Items taken from a data source
□ □ □ □ □

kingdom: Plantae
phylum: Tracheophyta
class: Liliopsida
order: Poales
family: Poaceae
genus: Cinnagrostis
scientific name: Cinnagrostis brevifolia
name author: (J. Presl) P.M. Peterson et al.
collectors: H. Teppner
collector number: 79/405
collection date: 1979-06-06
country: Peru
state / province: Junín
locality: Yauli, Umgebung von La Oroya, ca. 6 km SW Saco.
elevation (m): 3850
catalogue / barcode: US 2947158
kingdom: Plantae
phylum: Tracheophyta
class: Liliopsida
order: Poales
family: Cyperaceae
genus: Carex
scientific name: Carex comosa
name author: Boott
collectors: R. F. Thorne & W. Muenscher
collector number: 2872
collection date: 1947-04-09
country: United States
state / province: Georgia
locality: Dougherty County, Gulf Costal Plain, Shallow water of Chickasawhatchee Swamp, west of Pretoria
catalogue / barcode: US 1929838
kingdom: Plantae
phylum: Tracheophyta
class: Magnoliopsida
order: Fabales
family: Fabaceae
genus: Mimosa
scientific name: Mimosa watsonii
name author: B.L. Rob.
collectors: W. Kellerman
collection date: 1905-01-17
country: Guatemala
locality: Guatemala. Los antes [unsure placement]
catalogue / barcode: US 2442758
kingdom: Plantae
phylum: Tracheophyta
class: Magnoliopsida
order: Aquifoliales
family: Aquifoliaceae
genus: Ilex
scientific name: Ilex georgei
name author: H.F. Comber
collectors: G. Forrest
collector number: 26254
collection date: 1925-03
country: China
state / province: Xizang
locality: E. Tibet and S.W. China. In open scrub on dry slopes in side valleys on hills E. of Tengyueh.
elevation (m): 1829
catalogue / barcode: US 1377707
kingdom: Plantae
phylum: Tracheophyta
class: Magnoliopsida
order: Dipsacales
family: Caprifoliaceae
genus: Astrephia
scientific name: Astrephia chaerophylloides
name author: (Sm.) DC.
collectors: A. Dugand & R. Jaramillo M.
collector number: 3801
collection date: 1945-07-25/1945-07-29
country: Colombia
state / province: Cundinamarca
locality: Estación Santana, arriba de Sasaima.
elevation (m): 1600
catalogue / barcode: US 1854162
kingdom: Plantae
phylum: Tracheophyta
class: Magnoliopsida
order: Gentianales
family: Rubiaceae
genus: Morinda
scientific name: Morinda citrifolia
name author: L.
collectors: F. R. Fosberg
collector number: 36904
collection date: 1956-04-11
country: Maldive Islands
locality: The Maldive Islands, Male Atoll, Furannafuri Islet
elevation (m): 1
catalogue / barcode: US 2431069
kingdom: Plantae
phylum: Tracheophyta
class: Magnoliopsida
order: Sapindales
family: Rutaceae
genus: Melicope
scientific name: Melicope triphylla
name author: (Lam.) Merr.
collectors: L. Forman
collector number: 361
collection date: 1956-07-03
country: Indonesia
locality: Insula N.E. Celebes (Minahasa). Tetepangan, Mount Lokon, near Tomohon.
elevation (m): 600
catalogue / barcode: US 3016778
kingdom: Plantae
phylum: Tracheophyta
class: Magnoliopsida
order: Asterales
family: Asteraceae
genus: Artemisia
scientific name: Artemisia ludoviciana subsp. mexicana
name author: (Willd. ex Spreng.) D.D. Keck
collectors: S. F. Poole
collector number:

□ □ □ □ □

#### Exercise task:
Convert the lines of all the items above into a single numbered list, skipping any blank lines.

#### Task answer:
1. kingdom: Plantae
2. phylum: Tracheophyta
3. class: Liliopsida
4. order: Poales
5. family: Poaceae
6. genus: Cinnagrostis
7. scientific name: Cinnagrostis brevifolia
8. name author: (J. Presl) P.M. Peterson et al.
9. collectors: H. Teppner
10. collector number: 79/405
11. collection date: 1979-06-06
12. country: Peru
13. state / province: Junín
14. locality: Yauli, Umgebung von La Oroya, ca. 6 km SW Saco.
15. elevation (m): 3850
16. catalogue / barcode: US 2947158
17. kingdom: Plantae
18. phylum: Tracheophyta
19. class: Liliopsida
20. order: Poales
21. family: Cyperaceae
22. genus: Carex
23. scientific name: Carex comosa
24. name author: Boott
25. collectors: R. F. Thorne & W. Muenscher
26. collector number: 2872
27. collection date: 1947-04-09
28. country: United States
29. state / province: Georgia
30. locality: Dougherty County, Gulf Costal Plain, Shallow water of Chickasawhatchee Swamp, west of Pretoria
31. catalogue / barcode: US 1929838
32. kingdom: Plantae
33. phylum: Tracheophyta
34. class: Magnoliopsida
35. order: Fabales
36. family: Fabaceae
37. genus: Mimosa
38. scientific name: Mimosa watsonii
39. name author: B.L. Rob.
40. collectors: W. Kellerman
41. collection date: 1905-01-17
42. country: Guatemala
43. locality: Guatemala. Los antes [unsure placement]
44. catalogue / barcode: US 2442758
45. kingdom: Plantae
46. phylum: Tracheophyta
47. class: Magnoliopsida
48. order: Aquifoliales
49. family: Aquifoliaceae
50. genus: Ilex
51. scientific name: Ilex georgei
52. name author: H.F. Comber
53. collectors: G. Forrest
54. collector number: 26254
55. collection date: 1925-03
56. country: China
57. state / province: Xizang
58. locality: E. Tibet and S.W. China. In open scrub on dry slopes in side valleys on hills E. of Tengyueh.
59. elevation (m): 1829
60. catalogue / barcode: US 1377707
61. kingdom: Plantae
62. phylum: Tracheophyta
63. class: Magnoliopsida
64. order: Dipsacales
65. family: Caprifoliaceae
66. genus: Astrephia
67. scientific name: Astrephia chaerophylloides
68. name author: (Sm.) DC.
69. collectors: A. Dugand & R. Jaramillo M.
70. collector number: 3801
71. collection date: 1945-07-25/1945-07-29
72. country: Colombia
73. state / province: Cundinamarca
74. locality: Estación Santana, arriba de Sasaima.
75. elevation (m): 1600
76. catalogue / barcode: US 1854162
77. kingdom: Plantae
78. phylum: Tracheophyta
79. class: Magnoliopsida
80. order: Gentianales
81. family: Rubiaceae
82. genus: Morinda
83. scientific name: Morinda citrifolia
84. name author: L.
85. collectors: F. R. Fosberg
86. collector number: 36904
87. collection date: 1956-04-11
88. country: Maldive Islands
89. locality: The Maldive Islands, Male Atoll, Furannafuri Islet
90. elevation (m): 1
91. catalogue / barcode: US 2431069
92. kingdom: Plantae
93. phylum: Tracheophyta
94. class: Magnoliopsida
95. order: Sapindales
96. family: Rutaceae
97. genus: Melicope
98. scientific name: Melicope triphylla
99. name author: (Lam.) Merr.
100. collectors: L. Forman
101. collector number: 361
102. collection date: 1956-07-03
103. country: Indonesia
104. locality: Insula N.E. Celebes (Minahasa). Tetepangan, Mount Lokon, near Tomohon.
105. elevation (m): 600
106. catalogue / barcode: US 3016778
107. kingdom: Plantae
108. phylum: Tracheophyta
109. class: Magnoliopsida
110. order: Asterales
111. family: Asteraceae
112. genus: Artemisia
113. scientific name: Artemisia ludoviciana subsp. mexicana
114. name author: (Willd. ex Spreng.) D.D. Keck
115. collectors: S. F. Poole
116. collector number:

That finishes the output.